The man accused of killing his ex-girlfriend on Facebook Live was arraigned in Caddo District Court today, but it didn’t come without the drama law enforcement and the courts have come to expect from him, as he once again acted out in the courtroom and had to be physically subdued.
Johnathan Robinson is accused in the April 12, 2018 death of Rennita Williams as a horrified world watched him commit the crime and police stood helplessly outside trying to negotiate with him.
Today, Robinson’s newly-minted court-appointed attorneys learned first-hand what they could be dealing with for the foreseeable future and beyond.

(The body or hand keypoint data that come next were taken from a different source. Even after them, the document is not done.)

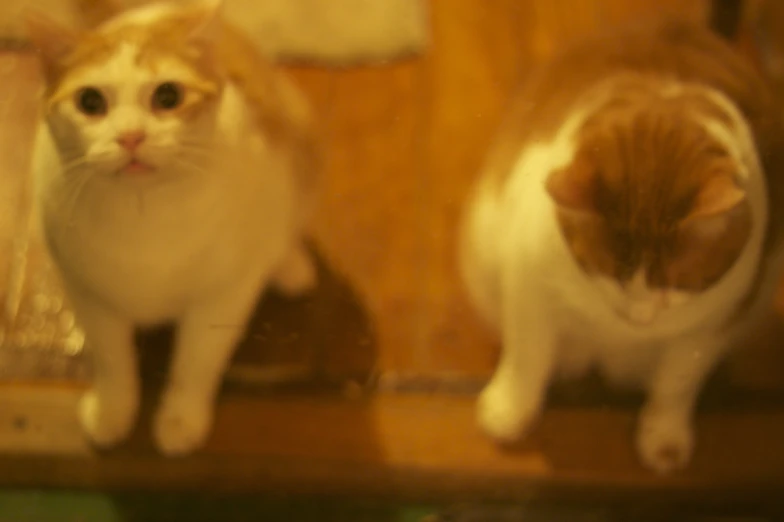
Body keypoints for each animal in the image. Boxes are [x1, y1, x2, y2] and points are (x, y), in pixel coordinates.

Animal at [25, 0, 318, 456]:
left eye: (168, 96)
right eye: (90, 101)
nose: (130, 136)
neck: (143, 223)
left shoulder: (222, 299)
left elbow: (195, 363)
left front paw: (180, 421)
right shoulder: (89, 294)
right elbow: (112, 360)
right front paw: (112, 413)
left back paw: (290, 266)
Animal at [460, 20, 784, 474]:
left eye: (676, 283)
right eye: (610, 270)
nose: (639, 318)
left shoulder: (714, 323)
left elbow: (676, 384)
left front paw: (663, 441)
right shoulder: (529, 282)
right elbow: (528, 354)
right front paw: (509, 411)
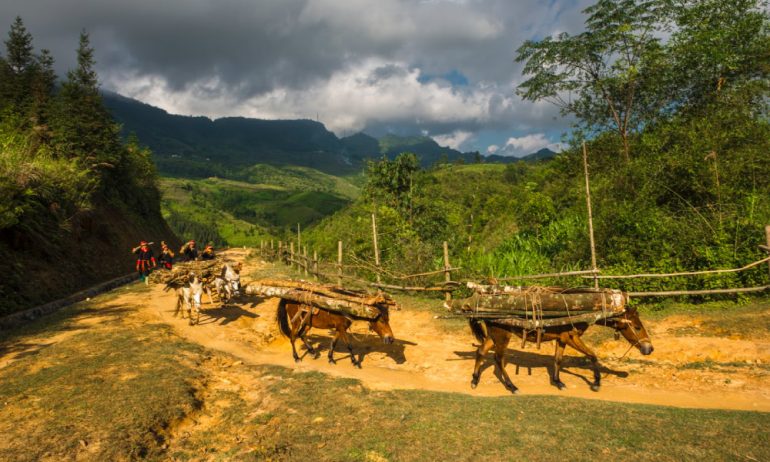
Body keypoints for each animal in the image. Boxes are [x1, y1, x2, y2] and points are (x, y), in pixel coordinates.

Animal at [464, 306, 652, 394]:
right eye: (637, 327)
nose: (649, 348)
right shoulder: (571, 337)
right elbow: (592, 355)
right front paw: (596, 383)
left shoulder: (562, 339)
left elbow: (558, 359)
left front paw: (558, 382)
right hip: (502, 336)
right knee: (498, 359)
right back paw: (512, 386)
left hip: (494, 336)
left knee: (481, 352)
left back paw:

After the 1st Degree murder indictment was read in court this afternoon, Robinson’s Baton Rouge attorney, John Magrisso, tried to enter a not-guilty plea, but could not be heard as a distraught Robinson loudly proclaimed, “I killed her.”

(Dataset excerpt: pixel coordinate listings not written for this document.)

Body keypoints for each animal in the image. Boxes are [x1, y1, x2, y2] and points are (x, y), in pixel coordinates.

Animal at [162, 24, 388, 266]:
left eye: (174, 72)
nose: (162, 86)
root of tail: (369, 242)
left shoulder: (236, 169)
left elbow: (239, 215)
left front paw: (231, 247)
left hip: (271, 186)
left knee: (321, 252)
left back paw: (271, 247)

When Judge Ramona Emanuel and the deputies tried to quiet Robinson, he began to shove the deputies standing next to him, forcing other deputies to moved in and help. It took a total of eight deputies to tackle Robinson to the ground and a few minutes to subdue him.
People sitting on the front rows in the courtroom behind the rail were moved further back, and court resumed with Robinson sitting at the defense table sobbing.
Robinson’s attorney was then able to enter the not-guilty plea, which he also did after other indictments were read, including one charging him with seven counts of attempted 1st degree murder, after he shot and wounded one Shreveport Police officer, and shot at six others.
Originally, Robinson was charged with 2nd degree murder, but in June, a Caddo Parish grand jury bumped the charge up to 1st degree murder, prompting the Caddo District Attorney issued a “letter of intent to seek the death penalty.”
It was a game changer, because in Louisiana, when the death penalty is in play, death-penalty attorneys must handle the suspect’s defense. Up until then, Robinson had been represented by Kurt Goins of the Caddo Public Defender’s office.
When a case becomes a death penalty case, the Louisiana Public Defender Board state public defender board takes over from the parish board. The state board does not directly supply attorneys to represent defendants, but farms them out to one of three non-profits in south Louisiana that handle capital-offense trials.
The LPDB does not directly represent death penalty defendants, but is the umbrella that funds The Capital Defense Project of Southeast Louisiana, The Louisiana Capital Assistance Center and the Baton Rouge Capital Conflict Office – the three 501(c)(3) non-profit law firms that represent defendants facing the death penalty.
The state board said there was no money to take on Robinson’s case at the time, however. But put him on a waiting list of death-penalty defendants seeking representation.
This put the District Attorney’s office into the odd business of trying to help the Court find attorneys qualified to represent a client they were charged with prosecuting.
After being repeatedly told there were no death-penalty lawyers available, Emanuel issued an order asking the board provide a wide range of documents detailing funding death penalty cases, including the defendants represented, along with expenses related to their defense, along with attorneys, investigators, mental health specialists, expert witnesses and other miscellaneous expenses.
The Court was in the process of appointing a Special Master to go through all those records when, in early November, lawyers from the Baton Rouge Capital Conflict Office stepped up and enrolled.
Today, following the not-guilty pleas, Robinson’s attorneys filed several motions, which the Court will entertain on Feb. 6, 2018.